- WHAT NEEDS TO BE DONE:
Please output the text in the items below as a JSON list of strings, one string per line, with blank lines left out. Leave the pictures out of the answer.

- EXTRACTED INFORMATION:
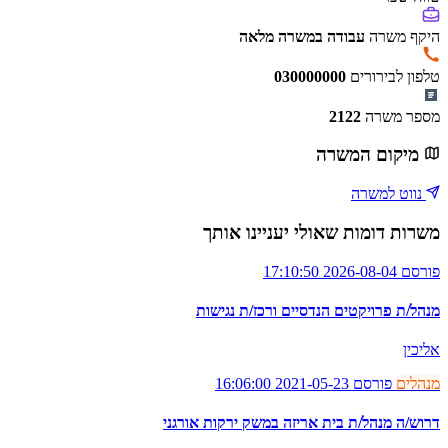
היקף משרה
עבודה במשרה מלאה
טלפון לבירורים
030000000
מספר משרה
2122
מיקום המשרה
נווט למשרה
משרות דומות שאולי יעניינו אותך
פורסם 2026-08-04 17:10:50
מנהל/ת פרויקטים הנדסיים ורכז/ת נגישות
אליכין
מנהלים
פורסם 2021-05-23 16:06:00
דרוש/ה מנהל/ת בית אריזה במשק ירקות אורגני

- SOLUTION FOR THIS TASK:
[
  "היקף משרה",
  "עבודה במשרה מלאה",
  "טלפון לבירורים",
  "030000000",
  "מספר משרה",
  "2122",
  "מיקום המשרה",
  "נווט למשרה",
  "משרות דומות שאולי יעניינו אותך",
  "פורסם 2026-08-04 17:10:50",
  "מנהל/ת פרויקטים הנדסיים ורכז/ת נגישות",
  "אליכין",
  "מנהלים",
  "פורסם 2021-05-23 16:06:00",
  "דרוש/ה מנהל/ת בית אריזה במשק ירקות אורגני"
]